Any church is bound to be plagued by misconceptions of its teachings. But in correcting these, we must use great care that we do not discard nor discredit too much. The guide for all of us is clear: "Should not a people seek unto their God?" He has revealed the wonders of the life hereafter for all men to see in freedom. His servant Emanuel Swedenborg wrote from things heard and seen. And yet never from angel or spirit, but from the Lord alone. In the process of time, with patient study, we can increasingly know what heaven is like, not from the compulsion of sensual wizardry, but in the clear and free light of Divine truth. We will always find the answers to eternal life if we learn to seek not spirits but the law and the testimony.

* * * * *

But at the present day to talk with spirits is rarely granted because it is dangerous;# for then the spirits know, what otherwise they do not know, that they are with man; and evil spirits are such that they hold man in deadly hatred, and desire nothing so much as to destroy him both soul and body, and this they do in the case of those who have so indulged themselves in fantasies as to have separated from themselves the enjoyments proper to the natural man. Some also who lead a solitary life sometimes hear spirits talking with them, and without danger; but that the spirits with them may not know that they are with man they are at intervals removed by the Lord; for most spirits are not aware that there is any other world than that in which they live, and therefore are unaware that there are men anywhere else; and this is why man is not permitted to speak with them in return. If he did they would know. Again, those who meditate much on religious subjects, and are so intent upon them as to see them as it were inwardly within themselves, begin to hear spirits speaking with them; for religious persuasions, whatever they are, when man dwells upon them by himself and does not adapt them to the various things of use in the world, penetrate to the interiors and rest there, and occupy the whole spirit of the man, and even enter into the spiritual world and act upon the spirits there.
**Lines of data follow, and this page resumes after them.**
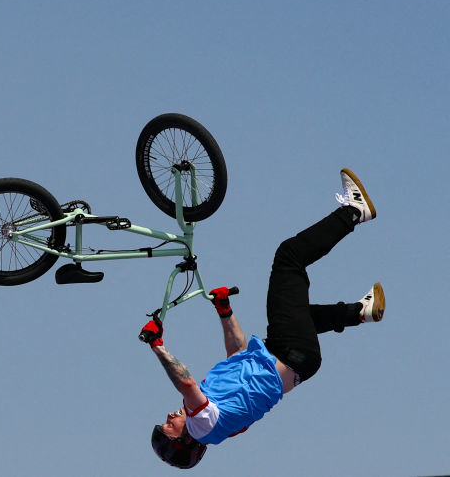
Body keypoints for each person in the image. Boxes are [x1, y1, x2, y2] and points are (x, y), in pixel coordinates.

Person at [139, 168, 386, 469]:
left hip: (292, 356)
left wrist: (225, 312)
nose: (168, 418)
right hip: (288, 351)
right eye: (168, 428)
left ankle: (360, 313)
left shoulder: (216, 421)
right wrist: (157, 345)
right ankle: (353, 212)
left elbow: (239, 356)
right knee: (288, 257)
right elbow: (186, 383)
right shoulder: (201, 426)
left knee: (301, 314)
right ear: (183, 440)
But such persons are visionaries and enthusiasts; and whatever spirit they hear they believe to be the Holy Spirit, when, in fact, such spirits are enthusiastic spirits. Such spirits see falsities as truths, and so seeing them they induce not themselves only but also those they flow into to believe them. Such spirits, however, have been gradually removed, because they began to lure others into evil and to gain control over them. Enthusiastic spirits are distinguished from other spirits by their believing themselves to be the Holy Spirit, and believing what they say to be Divine. As man honors such spirits with Divine worship they do not attempt to harm him. I have sometimes talked with them, and the wicked things they infused into their worshipers were then disclosed. They dwell together towards the left, in a desert place.
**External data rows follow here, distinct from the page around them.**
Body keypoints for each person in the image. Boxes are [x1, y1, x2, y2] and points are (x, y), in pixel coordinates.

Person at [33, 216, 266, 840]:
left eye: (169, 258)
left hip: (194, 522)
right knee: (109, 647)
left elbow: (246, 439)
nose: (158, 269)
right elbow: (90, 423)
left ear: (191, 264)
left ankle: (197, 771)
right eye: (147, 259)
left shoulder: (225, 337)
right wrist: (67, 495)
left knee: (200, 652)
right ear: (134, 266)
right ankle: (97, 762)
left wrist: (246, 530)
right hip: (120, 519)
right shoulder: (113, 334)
But to speak with the angels of heaven is granted only to those who are in truths from good, especially to those who are in the acknowledgment of the Lord and of the Divine in His Human, because this is the truth in which the heavens are. For, as it has been shown above, the Lord is the God of heaven (n. 2-6); it is the Divine of the Lord that makes heaven (n. 7-12); the Divine of the Lord in heaven is love to Him and charity towards the neighbor from Him (n. 13-19); the whole heaven in one complex reflects a single man; also every society of heaven; and every angel is in complete human form, and this from the Divine Human of the Lord (n. 59-86). All of which makes evident that only those whose interiors are opened by Divine Truths, even to the Lord, are able to speak with the angels of heaven, since it is into these truths with man that the Lord flows, and when the Lord flows in heaven also flows in. Divine truths open the interiors of man because man was so created as to be in respect to his internal man an image of heaven, and in respect to his external an image of the world (n. 57); and the internal man is opened only by means of Divine truth going forth from the Lord, because that is the light of heaven and the life of heaven (n. 126-140).